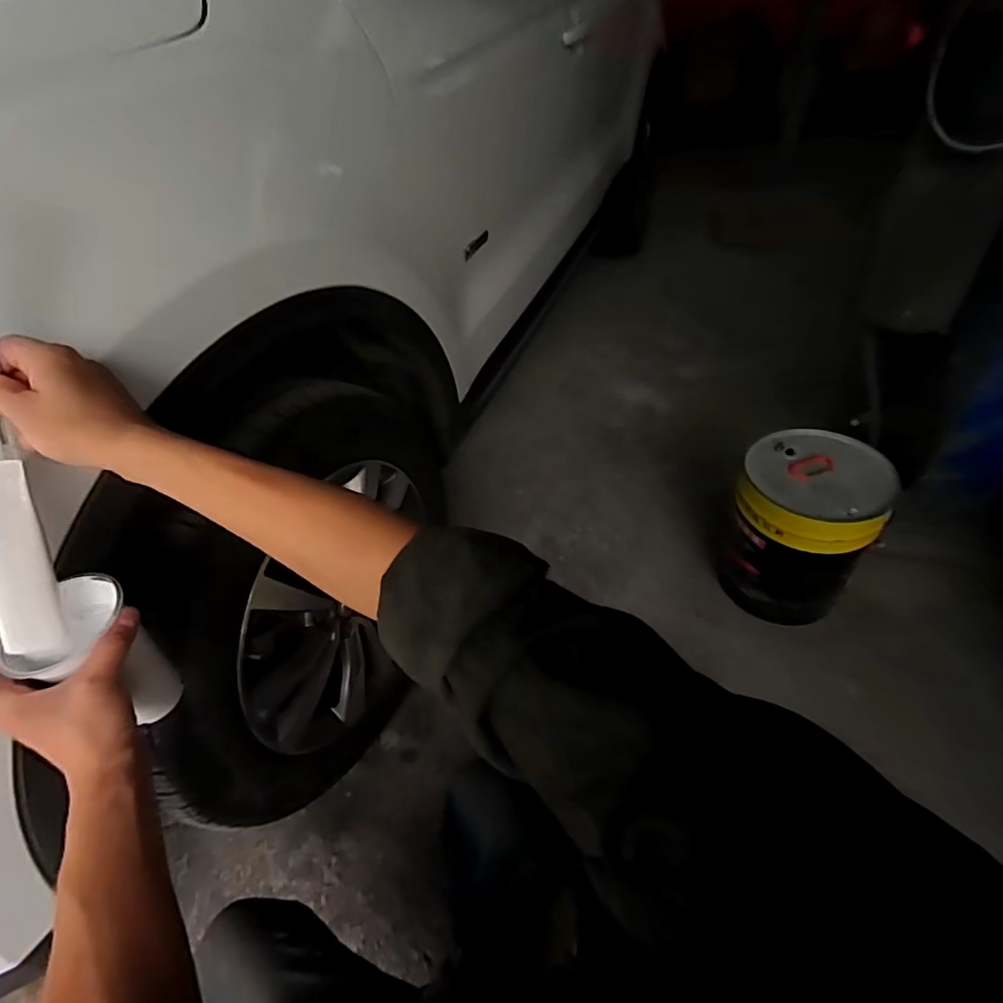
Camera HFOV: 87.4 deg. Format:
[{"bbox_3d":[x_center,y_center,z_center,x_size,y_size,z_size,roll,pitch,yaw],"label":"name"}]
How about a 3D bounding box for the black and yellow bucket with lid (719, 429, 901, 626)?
[{"bbox_3d":[0.592,0.060,1.066,0.244,0.351,0.219,23,52,27],"label":"black and yellow bucket with lid"}]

- **PROBLEM REQUIREMENTS**
With the pictures removed, set down the entire listing exactly.

- **ANSWER BELOW**
Camera HFOV: 87.4 deg. Format:
[{"bbox_3d":[x_center,y_center,z_center,x_size,y_size,z_size,roll,pitch,yaw],"label":"name"}]
How about a 3D bounding box for the black and yellow bucket with lid (719, 429, 901, 626)?
[{"bbox_3d":[0.592,0.060,1.066,0.244,0.351,0.219,23,52,27],"label":"black and yellow bucket with lid"}]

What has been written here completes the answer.